Perajin garmen yang tergabung dalam “Wana Garmen” sedikit boleh bangga. Setidaknya, tahun 2001 lalu, berhasil mendapatkan modal pinjaman berupa Modal Awal Padanan (MAP) dari pemerin­tah pusat dalam hal ini Kementerian Koperasi dan UKM RI. Sebuah bukti, sentra garmen Sambigrowong sudah bisa dilirik dan disejajarkan dengan produk garmen lain.

Usaha di bidang garmen memang sangat menjanjikan. Setidaknya, itu pula yang dituturkan H Harun, yang sudah lama melang melintang dalam dunia garmen. “Alhamdulillah, usaha kecil bidang garmen di Sambigrowong bisa tetap eksis, ini dikarenakan peluang bidang ini sangat menjanjikan bila ditekuni.
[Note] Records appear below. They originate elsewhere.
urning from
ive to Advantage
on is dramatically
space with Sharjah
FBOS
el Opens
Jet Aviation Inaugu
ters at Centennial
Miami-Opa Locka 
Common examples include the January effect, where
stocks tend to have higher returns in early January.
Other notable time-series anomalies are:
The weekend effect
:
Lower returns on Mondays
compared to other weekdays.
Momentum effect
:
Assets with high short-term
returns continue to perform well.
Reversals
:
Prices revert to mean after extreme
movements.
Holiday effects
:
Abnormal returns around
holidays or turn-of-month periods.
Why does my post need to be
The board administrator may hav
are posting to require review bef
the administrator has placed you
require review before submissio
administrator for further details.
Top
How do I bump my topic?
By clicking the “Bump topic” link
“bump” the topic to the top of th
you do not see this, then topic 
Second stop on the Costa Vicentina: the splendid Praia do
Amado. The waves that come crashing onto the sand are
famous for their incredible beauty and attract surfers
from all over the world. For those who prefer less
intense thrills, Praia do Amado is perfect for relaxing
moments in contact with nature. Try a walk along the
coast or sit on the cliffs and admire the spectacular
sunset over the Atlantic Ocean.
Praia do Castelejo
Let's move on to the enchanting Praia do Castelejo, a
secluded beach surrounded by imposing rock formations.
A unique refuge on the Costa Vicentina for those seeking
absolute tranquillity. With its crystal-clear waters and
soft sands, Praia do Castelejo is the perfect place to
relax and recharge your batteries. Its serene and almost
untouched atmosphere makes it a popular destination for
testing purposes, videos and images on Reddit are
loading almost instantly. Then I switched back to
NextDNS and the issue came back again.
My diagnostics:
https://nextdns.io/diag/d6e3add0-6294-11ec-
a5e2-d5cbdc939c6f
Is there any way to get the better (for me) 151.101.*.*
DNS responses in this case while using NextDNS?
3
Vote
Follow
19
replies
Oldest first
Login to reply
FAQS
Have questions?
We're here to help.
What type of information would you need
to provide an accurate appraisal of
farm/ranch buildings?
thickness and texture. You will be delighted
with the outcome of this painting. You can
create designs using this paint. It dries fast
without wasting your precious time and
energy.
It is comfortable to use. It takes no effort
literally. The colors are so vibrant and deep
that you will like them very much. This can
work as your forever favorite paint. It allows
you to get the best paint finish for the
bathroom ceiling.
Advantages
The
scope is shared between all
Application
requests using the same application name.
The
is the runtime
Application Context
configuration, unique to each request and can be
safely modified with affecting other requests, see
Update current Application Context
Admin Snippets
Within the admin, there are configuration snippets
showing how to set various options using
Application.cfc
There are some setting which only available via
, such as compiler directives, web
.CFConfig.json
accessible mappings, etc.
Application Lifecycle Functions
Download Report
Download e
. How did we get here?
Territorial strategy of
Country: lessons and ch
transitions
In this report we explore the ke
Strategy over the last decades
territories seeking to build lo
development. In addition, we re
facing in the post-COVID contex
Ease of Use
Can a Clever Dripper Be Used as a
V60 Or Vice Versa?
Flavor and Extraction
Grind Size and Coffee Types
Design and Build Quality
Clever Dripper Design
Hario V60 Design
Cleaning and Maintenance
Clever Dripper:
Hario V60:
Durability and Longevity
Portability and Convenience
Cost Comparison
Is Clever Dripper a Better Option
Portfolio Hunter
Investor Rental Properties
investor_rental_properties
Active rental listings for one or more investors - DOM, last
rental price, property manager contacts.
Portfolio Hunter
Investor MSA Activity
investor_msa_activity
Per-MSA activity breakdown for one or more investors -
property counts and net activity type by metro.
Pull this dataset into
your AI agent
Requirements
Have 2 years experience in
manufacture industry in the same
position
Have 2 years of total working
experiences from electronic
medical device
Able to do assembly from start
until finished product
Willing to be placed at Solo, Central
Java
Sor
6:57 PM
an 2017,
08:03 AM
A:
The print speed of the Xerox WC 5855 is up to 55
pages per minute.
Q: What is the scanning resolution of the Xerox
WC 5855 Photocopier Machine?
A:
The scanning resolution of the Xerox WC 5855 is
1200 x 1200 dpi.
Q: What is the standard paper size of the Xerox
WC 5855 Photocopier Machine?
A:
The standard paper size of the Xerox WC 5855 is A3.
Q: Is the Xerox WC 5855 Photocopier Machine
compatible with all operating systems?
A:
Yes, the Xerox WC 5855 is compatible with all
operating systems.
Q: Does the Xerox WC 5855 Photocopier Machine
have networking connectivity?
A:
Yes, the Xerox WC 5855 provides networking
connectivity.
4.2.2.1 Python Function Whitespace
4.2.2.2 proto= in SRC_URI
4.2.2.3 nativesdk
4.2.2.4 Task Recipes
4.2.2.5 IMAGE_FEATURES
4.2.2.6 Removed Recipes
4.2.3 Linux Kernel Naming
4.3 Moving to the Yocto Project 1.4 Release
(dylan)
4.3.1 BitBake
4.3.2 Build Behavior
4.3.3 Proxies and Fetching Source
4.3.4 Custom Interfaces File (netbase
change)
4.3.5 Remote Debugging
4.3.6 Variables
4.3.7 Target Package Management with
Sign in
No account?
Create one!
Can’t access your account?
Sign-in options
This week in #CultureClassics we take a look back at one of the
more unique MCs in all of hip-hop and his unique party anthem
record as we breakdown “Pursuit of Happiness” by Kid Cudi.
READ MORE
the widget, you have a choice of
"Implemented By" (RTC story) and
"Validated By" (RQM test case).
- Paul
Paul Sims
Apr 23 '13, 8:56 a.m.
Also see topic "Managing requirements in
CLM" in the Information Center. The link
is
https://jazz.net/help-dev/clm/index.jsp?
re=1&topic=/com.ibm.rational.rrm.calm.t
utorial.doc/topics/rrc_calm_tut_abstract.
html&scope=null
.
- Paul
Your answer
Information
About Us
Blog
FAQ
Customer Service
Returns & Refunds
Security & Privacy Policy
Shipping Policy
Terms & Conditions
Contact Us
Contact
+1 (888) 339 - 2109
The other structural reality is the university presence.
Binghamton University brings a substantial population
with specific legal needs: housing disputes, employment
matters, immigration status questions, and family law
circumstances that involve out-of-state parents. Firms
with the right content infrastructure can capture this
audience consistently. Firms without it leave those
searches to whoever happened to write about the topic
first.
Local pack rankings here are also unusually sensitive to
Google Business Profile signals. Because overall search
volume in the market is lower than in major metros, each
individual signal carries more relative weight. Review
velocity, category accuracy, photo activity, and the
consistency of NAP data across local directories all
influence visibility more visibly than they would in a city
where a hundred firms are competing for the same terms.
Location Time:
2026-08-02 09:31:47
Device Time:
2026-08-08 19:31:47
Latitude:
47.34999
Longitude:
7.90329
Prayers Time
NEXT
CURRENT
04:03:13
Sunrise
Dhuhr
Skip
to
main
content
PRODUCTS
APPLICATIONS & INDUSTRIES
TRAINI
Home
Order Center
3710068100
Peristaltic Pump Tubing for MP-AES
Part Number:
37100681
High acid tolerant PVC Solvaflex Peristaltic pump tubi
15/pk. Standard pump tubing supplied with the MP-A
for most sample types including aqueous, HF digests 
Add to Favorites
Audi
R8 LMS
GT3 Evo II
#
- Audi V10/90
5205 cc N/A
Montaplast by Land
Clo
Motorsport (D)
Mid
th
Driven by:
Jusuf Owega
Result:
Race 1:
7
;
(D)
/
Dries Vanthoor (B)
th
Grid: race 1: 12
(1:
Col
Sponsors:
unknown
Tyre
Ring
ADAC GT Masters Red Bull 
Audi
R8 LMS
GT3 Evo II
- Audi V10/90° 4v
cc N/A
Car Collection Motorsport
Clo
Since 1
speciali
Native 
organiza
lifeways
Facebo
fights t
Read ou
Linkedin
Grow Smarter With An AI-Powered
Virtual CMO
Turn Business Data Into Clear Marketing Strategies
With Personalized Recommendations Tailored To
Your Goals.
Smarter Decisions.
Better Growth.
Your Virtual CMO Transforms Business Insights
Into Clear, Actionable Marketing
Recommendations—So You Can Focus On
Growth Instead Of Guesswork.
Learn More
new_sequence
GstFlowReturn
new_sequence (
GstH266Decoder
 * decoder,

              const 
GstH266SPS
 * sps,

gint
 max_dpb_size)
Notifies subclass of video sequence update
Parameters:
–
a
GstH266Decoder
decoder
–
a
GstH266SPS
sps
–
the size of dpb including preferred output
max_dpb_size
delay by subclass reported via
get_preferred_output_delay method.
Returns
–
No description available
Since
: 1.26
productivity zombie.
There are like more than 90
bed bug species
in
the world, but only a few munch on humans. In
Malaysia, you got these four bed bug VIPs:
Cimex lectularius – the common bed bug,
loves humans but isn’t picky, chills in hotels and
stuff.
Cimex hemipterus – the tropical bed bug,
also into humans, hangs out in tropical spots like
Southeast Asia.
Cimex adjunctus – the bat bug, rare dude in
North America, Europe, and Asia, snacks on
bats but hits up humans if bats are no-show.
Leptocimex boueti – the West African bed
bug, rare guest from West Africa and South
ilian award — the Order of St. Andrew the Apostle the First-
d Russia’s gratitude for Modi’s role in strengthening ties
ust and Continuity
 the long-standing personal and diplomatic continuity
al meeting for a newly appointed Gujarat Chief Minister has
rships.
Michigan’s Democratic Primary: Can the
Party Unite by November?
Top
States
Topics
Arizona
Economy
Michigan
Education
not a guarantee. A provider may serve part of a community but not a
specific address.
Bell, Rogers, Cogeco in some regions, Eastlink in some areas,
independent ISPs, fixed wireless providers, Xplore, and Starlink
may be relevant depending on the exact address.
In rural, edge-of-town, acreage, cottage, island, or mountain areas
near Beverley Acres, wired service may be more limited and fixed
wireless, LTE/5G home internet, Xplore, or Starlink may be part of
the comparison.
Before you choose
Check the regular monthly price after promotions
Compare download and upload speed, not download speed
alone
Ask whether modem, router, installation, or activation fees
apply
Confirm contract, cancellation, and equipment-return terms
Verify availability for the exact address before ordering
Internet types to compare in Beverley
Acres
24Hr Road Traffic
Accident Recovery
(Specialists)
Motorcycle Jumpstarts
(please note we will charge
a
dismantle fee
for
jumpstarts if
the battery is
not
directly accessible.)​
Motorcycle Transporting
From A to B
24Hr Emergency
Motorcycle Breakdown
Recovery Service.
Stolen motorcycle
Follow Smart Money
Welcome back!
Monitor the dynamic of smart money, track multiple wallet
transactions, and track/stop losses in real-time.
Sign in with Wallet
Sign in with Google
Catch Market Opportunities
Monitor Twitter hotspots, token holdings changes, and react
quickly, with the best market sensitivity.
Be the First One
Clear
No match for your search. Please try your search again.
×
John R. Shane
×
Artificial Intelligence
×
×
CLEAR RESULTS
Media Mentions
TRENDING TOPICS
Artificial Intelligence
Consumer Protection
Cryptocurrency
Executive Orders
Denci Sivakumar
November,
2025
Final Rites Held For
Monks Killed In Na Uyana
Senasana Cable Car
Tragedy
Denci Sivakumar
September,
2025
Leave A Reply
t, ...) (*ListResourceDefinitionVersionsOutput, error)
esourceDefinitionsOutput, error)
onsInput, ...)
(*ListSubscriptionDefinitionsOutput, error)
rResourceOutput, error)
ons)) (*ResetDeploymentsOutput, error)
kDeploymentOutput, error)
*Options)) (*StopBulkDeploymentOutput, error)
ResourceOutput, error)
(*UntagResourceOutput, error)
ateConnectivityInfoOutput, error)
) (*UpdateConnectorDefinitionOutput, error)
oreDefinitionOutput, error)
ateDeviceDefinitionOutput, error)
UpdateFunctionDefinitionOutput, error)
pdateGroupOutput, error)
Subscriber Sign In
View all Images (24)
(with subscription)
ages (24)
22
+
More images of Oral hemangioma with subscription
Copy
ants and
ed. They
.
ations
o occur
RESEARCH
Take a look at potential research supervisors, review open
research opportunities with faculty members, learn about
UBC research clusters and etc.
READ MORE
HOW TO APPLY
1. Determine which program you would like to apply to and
Bagaiamanpun juga, usaha ini bisa menghidupi anggota keluarga saya sejak dulu,” ungkapnya.

Bagaimana tidak menjanjikan, menurut Harun, toh selama ini pengasilan rata-rata yang diperoleh keluarga dalam setiap bulannya, mencapai tiga hingga sembilan jutaan. Itu untuk bulan-bulan biasa. Tapi, untuk bulan 6 sampai bulan 12 tidak sedikit yang berpenghasilan lebih dari bulan biasa, dikarenakan musim masuk sekolah, sehingga permintaan pasar banyak.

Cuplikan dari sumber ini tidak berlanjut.